I have a csv with multiple lines that produce the following error:
df1 = pd.read_csv('df1.csv', skiprows=[176, 2009, 2483, 3432, 7486, 7608, 7990, 11992, 12421])
ParserError: Error tokenizing data. C error: Expected 52 fields in line 12541, saw 501
As you can probably notice, I have multiple lines that produce a ParserError.
To work around this, I am just updating 'skiprows' to include the error and continue parsing the csv. I have over 30K lines and would prefer to just do this all at once rather than hitting run in Jupyter Notebook, getting a new error, and updating. Otherwise, I wish it would just skip the errors and parse the rest, I've tried googling a solution that way - but all the SO responses were too complicated for me to follow and reproduce for my data structures.
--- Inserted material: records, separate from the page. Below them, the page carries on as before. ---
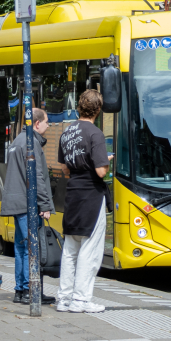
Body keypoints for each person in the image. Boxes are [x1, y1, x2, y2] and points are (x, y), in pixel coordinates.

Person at [55, 91, 112, 314]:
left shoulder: (67, 131)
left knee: (70, 248)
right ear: (98, 110)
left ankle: (64, 299)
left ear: (79, 107)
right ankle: (81, 300)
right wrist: (105, 162)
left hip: (73, 194)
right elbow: (100, 172)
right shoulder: (95, 134)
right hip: (91, 196)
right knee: (90, 249)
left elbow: (64, 168)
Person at [0, 107, 56, 305]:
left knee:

P.S. why is that when using skiprows with just 1 line, like 177, I can just enter skiprows = 177, but when using skiprows with a list, I have to do skiprows = 'errored line - 1'? Why does the counting change?
CodePudding user response:
pandas ≥ 1.3
You should use the on_bad_lines
parameter of read_csv
(pandas ≥ 1.3.0)
df1 = pd.read_csv('df1.csv', on_bad_lines='warn')
This will skip the invalid lines and give you a warning. If you use on_bad_lines='skip'
you skip the lines without warning. The default value of on_bad_lines='error'
raises an error for the first issue and aborts.
pandas < 1.3
The parameters are error_bad_lines=False
and warn_bad_lines=True
.